## TASK PROMPT
Copy out the items below, changing "top-left" to "upper-left" and keeping everything else the same. Leave out the pictures.

## WORKING DATA
-- Begin --

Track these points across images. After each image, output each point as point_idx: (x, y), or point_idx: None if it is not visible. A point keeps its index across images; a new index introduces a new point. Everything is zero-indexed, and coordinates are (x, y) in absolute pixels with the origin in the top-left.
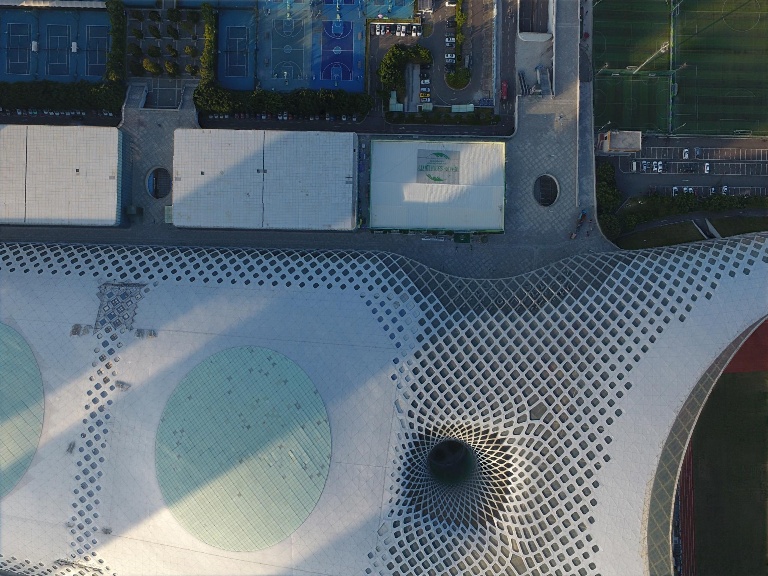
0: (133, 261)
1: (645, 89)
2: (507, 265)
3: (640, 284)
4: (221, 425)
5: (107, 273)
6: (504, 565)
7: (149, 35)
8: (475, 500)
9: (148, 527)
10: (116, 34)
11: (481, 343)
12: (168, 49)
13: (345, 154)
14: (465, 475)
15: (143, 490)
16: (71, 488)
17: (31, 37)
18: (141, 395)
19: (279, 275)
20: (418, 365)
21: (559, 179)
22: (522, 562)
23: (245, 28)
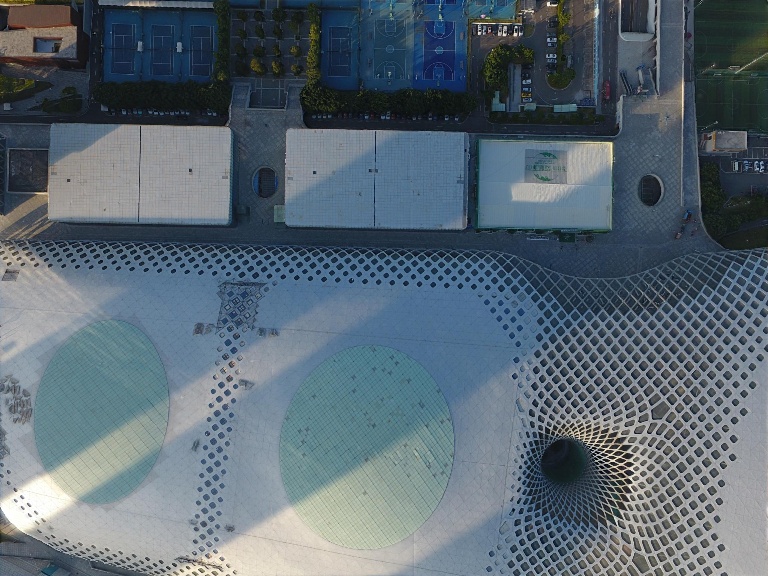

-- End --

## OUTPUT
Track these points across images. After each image, output each point as point_idx: (x, y), or point_idx: None if it is not visible. A point keeps its index across images; a new index introduces a new point. Everything is zero-indexed, and coordinates are (x, y) in absolute pixels with the origin in the upper-left.
0: (133, 261)
1: (645, 89)
2: (507, 265)
3: (640, 284)
4: (221, 425)
5: (107, 273)
6: (504, 565)
7: (149, 35)
8: (475, 500)
9: (148, 527)
10: (116, 34)
11: (481, 343)
12: (168, 49)
13: (345, 154)
14: (465, 475)
15: (143, 490)
16: (71, 488)
17: (31, 37)
18: (141, 395)
19: (279, 275)
20: (418, 365)
21: (559, 179)
22: (522, 562)
23: (245, 28)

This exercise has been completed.